Journal of Alzheimer's Disease | 2018
Mi-Young Kim; Yoojin Noh; Sang Joon Son; Sooyoung Shin; Hee-Young Paik; Sukhyang Lee; Yi-Sook Jung
Background As newly available antidiabetic drugs (ADs) are used more commonly as initial hypoglycemic choice for early stage diabetes patients, there is an urgent need to investigate how these agents may differ in treatment durability relative to metformin. This study aimed to investigate the incidence and risk of treatment adjustment among newly treated type 2 diabetes mellitus (T2DM) patients receiving an oral AD as initial monotherapy. Methods T2DM patients registered in the National Health Insurance Program who were newly prescribed an oral AD were identified. Time to treatment addition or switch to alternative antidiabetic therapy was determined using the Kaplan–Meier survival analysis.

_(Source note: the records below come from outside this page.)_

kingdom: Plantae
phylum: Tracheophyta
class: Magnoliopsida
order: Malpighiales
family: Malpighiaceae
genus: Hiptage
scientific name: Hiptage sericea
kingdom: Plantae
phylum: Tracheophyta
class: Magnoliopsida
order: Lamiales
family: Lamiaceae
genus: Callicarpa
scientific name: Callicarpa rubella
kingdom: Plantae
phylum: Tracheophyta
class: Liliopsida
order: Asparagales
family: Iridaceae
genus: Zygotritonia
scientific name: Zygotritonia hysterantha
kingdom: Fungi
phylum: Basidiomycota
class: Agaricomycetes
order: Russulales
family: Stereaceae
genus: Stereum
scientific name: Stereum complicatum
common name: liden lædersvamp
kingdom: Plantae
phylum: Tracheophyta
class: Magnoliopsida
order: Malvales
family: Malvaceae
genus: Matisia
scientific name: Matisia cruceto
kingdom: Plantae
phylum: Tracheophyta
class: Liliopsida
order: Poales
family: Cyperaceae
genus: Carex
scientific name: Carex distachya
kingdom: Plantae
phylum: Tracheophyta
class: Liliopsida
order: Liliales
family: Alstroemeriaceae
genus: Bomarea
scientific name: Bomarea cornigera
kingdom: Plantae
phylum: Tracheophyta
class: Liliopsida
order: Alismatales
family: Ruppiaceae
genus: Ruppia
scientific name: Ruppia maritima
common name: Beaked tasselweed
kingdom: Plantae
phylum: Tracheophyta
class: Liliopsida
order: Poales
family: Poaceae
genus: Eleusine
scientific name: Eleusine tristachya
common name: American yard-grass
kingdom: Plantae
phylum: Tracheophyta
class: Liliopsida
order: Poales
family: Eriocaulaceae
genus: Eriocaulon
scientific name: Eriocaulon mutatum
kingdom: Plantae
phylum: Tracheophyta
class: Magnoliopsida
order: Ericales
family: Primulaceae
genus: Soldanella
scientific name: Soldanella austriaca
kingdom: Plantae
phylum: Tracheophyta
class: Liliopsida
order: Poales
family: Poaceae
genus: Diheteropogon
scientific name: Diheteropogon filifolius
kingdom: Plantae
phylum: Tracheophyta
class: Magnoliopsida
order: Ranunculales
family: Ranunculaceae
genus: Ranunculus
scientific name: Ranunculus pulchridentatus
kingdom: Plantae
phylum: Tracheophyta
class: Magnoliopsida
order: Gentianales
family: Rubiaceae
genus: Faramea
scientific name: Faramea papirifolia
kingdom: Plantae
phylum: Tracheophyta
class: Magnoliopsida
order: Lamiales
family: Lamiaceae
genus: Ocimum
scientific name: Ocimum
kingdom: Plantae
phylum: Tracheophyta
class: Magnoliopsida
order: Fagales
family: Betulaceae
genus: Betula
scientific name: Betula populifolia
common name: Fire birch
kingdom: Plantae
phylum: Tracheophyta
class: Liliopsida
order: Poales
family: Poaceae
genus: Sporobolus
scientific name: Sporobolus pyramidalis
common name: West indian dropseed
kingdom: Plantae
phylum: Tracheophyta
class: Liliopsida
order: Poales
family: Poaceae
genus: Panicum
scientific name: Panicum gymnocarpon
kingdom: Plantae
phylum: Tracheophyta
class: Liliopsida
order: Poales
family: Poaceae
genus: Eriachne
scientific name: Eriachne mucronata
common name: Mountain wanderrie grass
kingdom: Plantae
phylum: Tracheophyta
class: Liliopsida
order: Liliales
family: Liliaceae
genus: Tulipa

Cox proportional hazards regression was performed to estimate the hazard ratio (HR) after adjusting for potential confounding factors. Results The median time to treatment adjustment was shorter for sulfonylureas (SUs), dipeptidyl peptidase-4 (DPP-4) inhibitors, alphaglucosidase (AG) inhibitors, and thiazolidinediones (TZDs) compared to that for metformin. Initiation of therapy with SUs or DPP-4 inhibitors was associated with a significantly higher risk of both treatment addition and switching than with metformin (HR 1.49 versus 1.47 for overall treatment adjustment, respectively). In contrast, among incident users of AG inhibitors or TZDs, only the hazard of switch was substantially increased compared to metformin starters (6.19, 95% confidence interval [CI] 5.77–6.64 and 7.31, 95% CI 6.35–8.42, respectively). When addition and switch events were collectively assessed, the risk of treatment adjustment was significantly elevated in all non-metformin cohorts. Conclusion Our results demonstrated that the durability of metformin as an initial monotherapy was superior to that of other ADs, including newer classes of antidiabetics, and appeared to be more effective in delaying treatment adjustment in real-world clinical practice.